A bank is worried about the turn over of its customers. They are believe that a person’s credit score is a factor that determines the probability of a customer staying with them. This analysis will conduct a logistic regression to determine if credit score is a factor to this probability. Futhermore, it will determine how significant that variable is.
Listed below is a table of the data:
datatable(Churn_Modelling, options=list(lengthMenu = c(5, 10, 100)))
The mathematical model for this logistical regression is as follows:
\(P(Y_i = 1|\, x_i) = \frac{e^{\beta_0 + \beta_1 x_i}}{1+e^{\beta_0 + \beta_1 x_i}} = \pi_i\)
Where \(x_i\) is the credit score of a person and \(P(Y_i = 1|\, x_i)\) is the probability of a customer staying with them.
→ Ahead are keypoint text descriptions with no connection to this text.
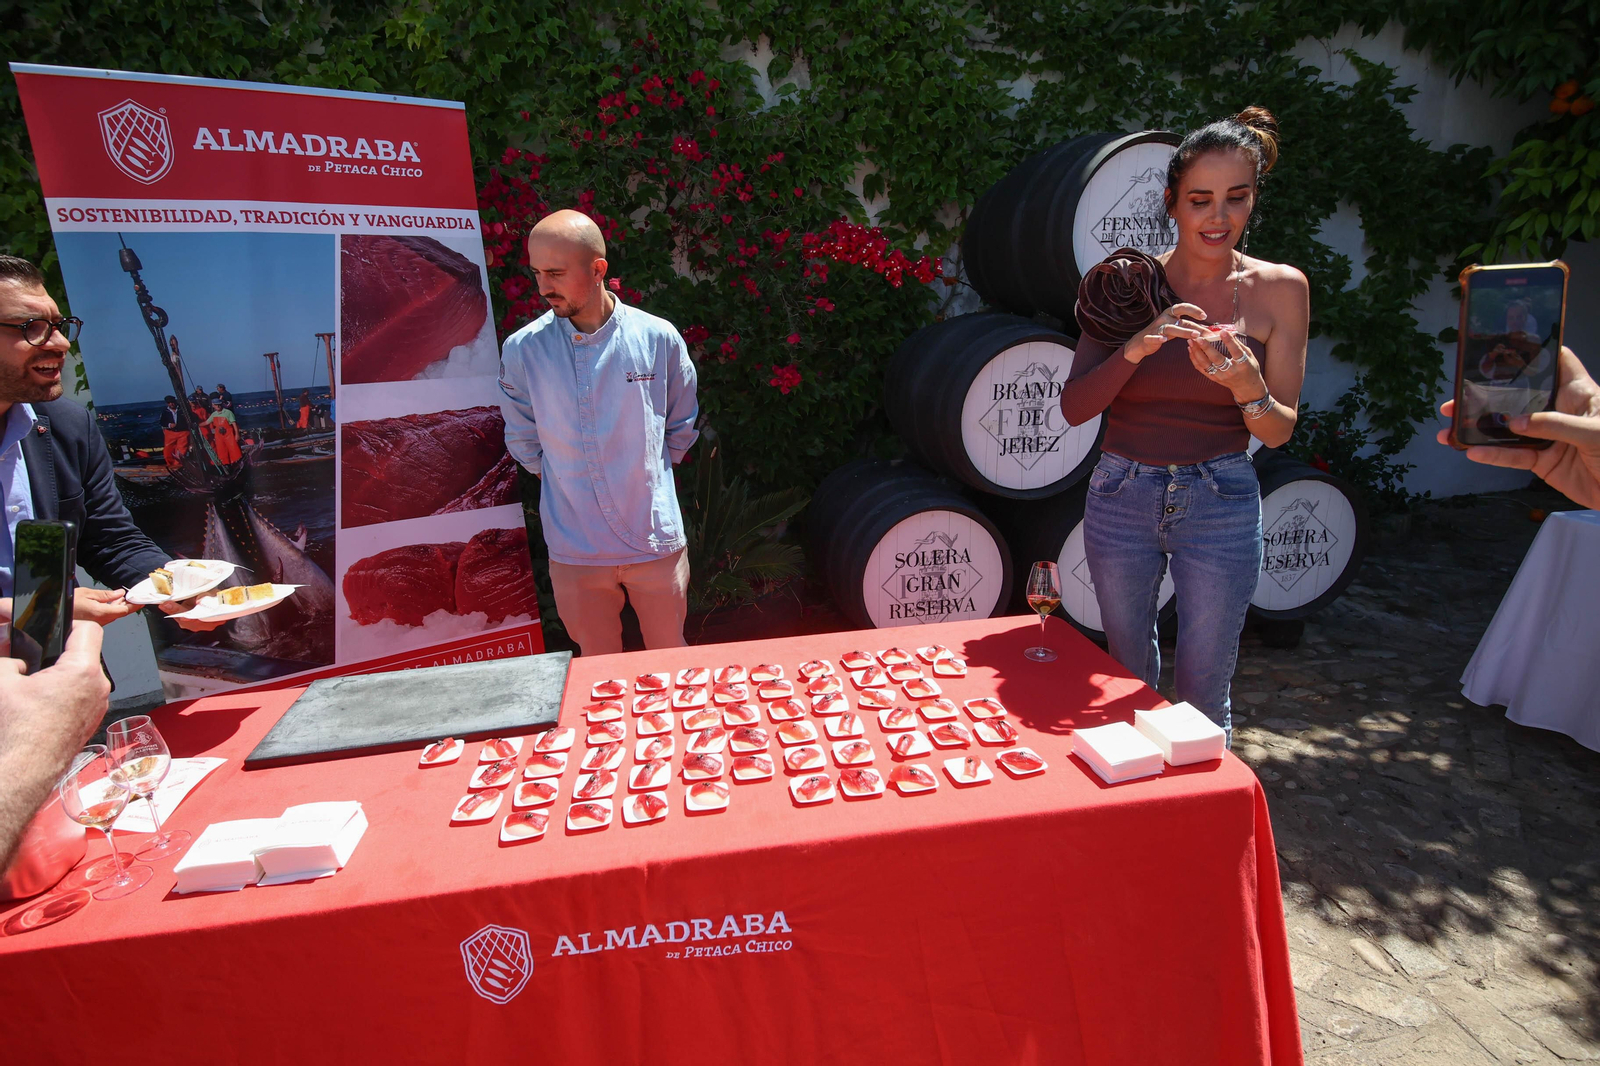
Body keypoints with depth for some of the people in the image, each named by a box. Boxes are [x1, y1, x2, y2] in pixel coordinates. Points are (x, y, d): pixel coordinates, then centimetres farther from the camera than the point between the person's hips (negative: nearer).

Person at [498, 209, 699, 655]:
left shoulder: (658, 338, -5)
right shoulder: (522, 350, -5)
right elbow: (523, 442, 9)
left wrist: (646, 475, 10)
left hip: (655, 538, 0)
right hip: (574, 547, 1)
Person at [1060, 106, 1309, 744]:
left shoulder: (1279, 289, -2)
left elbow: (1279, 431, -2)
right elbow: (1074, 407, -8)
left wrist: (1248, 388, -23)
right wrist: (1136, 349, -24)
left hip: (1222, 503, -1)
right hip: (1122, 495, 1)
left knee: (1204, 690, 10)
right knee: (1127, 676, 18)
It should be noted that when \(\beta_1\) is equal to zero we believe that credit score does not give insight into a person leaving a bank.
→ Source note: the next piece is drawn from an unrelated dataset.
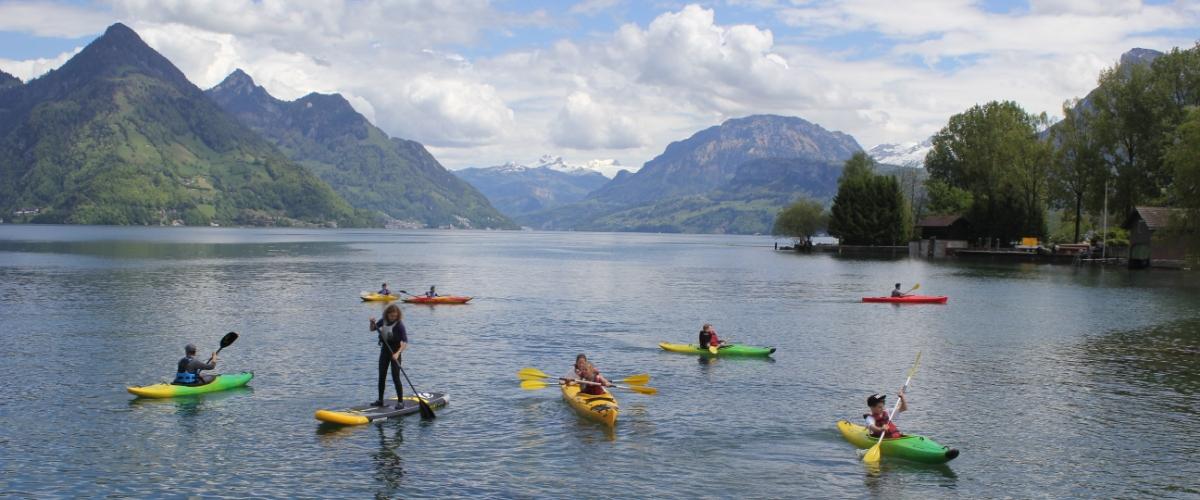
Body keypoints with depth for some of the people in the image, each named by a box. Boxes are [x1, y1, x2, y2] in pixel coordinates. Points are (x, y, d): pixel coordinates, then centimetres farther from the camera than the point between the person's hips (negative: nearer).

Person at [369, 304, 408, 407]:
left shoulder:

Formally, the null and alternative hypothesis are as follows:
\(H_0: \beta_1 = 0\) \(H_a: \beta_1 \neq 0\)
In this analysis we \(\alpha\) will be set at 0.05.
Listed below are the results which describes \(\beta_1\) and \(\beta_0\) based on this data. These values best describe a logistical regression line that fits the data. You will also notice their respective p-values. We will use the p-value associated with credit score to determine if there is edvidence to suggest credit score is a significant variable. Listed below is the data:
| Estimate | Std. Error | z value | p value | |
|---|---|---|---|---|
| (Intercept) | -0.9122 | 0.1679 | -5.432 | 5.578e-08 |
| Credit Score | -0.0006956 | 0.0002568 | -2.708 | 0.006762 |
Based on this data we believe the best fitting logistical regression model is as follows:
\(P(Y_i = 1|x_i) \approx \frac{e^{-0.9122-0.0006956 x_i}}{1+e^{-0.9122-0.0006956 x_i}} = \hat{\pi}_i\)
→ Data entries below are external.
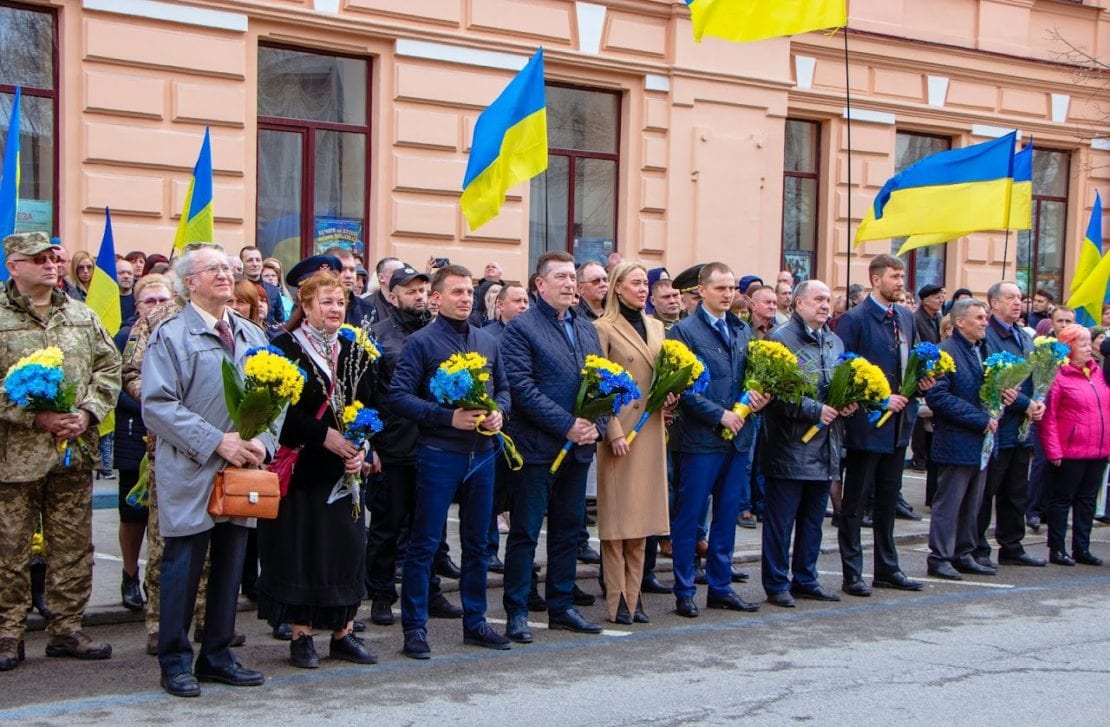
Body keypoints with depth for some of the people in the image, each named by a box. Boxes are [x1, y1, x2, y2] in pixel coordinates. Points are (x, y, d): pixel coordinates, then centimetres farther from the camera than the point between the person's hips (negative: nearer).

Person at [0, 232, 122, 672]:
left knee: (74, 546, 9)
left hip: (74, 452, 5)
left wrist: (87, 412, -3)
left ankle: (66, 630, 20)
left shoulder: (81, 316, 12)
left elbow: (108, 368, 13)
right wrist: (36, 417, -16)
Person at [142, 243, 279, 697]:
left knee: (230, 566, 11)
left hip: (243, 470, 6)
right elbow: (158, 405, -14)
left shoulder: (252, 336, 14)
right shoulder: (171, 336, -5)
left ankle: (217, 655, 22)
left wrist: (263, 442, -6)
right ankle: (175, 662, 10)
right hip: (190, 473, -6)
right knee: (183, 567, 0)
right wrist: (216, 442, -19)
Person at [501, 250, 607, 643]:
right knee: (525, 533, 0)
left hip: (578, 447, 7)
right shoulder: (522, 328, -8)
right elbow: (522, 387, -16)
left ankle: (562, 606, 23)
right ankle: (517, 613, 7)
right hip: (537, 447, -7)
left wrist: (596, 426, -3)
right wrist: (567, 425, -18)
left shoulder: (586, 328, 14)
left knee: (568, 530, 13)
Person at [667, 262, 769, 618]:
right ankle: (684, 592, 9)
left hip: (736, 437, 6)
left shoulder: (742, 330, 14)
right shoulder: (685, 330, -6)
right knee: (689, 516, 0)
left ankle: (720, 587, 22)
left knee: (727, 515, 12)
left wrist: (756, 395, -3)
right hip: (700, 438, -6)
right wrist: (719, 414, -15)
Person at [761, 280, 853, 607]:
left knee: (813, 519, 14)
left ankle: (805, 580, 24)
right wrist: (816, 410, -20)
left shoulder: (834, 342, 16)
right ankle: (777, 585, 7)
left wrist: (849, 403, 1)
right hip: (790, 447, -8)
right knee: (781, 520, 0)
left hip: (825, 448, 8)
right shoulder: (781, 339, -10)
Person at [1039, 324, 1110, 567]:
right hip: (1070, 452, -7)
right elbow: (1047, 417, -12)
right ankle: (1056, 549, 10)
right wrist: (1053, 451, -16)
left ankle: (1082, 548, 21)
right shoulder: (1058, 376, -10)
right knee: (1062, 499, 3)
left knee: (1087, 500, 12)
It should be noted that the p-value for the credit score is 0.006762. Since that is smaller than our \(\alpha\) (0.05) we reject the null hypothesis. In other words, we believe that credit score is a factor that determines how likely someone will leave their bank.
As shown below, this is a visualization of our mathematical model:
We need to determine if a logistic regression is a good fit for this data. To do this we will conduct a goodfit test with a non-central chi square distribution. Our mathematical model has a residual deviance of 10102 on 9998 degrees of freedom. Based on those numbers the p-value for this chi-square distribution is 0.2303665. Since the p-value is greater than 0.05 there is sufficient evidence to believe that this mathematical model is a good fit for a logistic regression.
There is an interesting point that is worth discussing. We need to remember \(b_1\) equals -0.0006956. Furthermore, \(e^{b_1} = e^{-0.0006956} \approx 0.999305\). That means for every 1 point someone increases their credit score the chances of them leaving changes by a factor of 0.999305. While a number like that is best left up to personal interpretation, I wouldn’t consider that a significant change. Just to put things in perspective the highest and lowest credit scores in this data set were 850 and 350 respectively. This model demonstrates that someone with a credit score of 850 has a \(\approx\) 18.2% chance of leaving while someone with 350 has a \(\approx\) 23.9% chance of leaving. If we really wanted to determine the odds of someone leaving a bank a multiple logistical regression might be more appropriate. A future analysis should consider including the balance in the customer’s bank account, if they are an active member, and the estimated salary of the individual as other exploritory variables.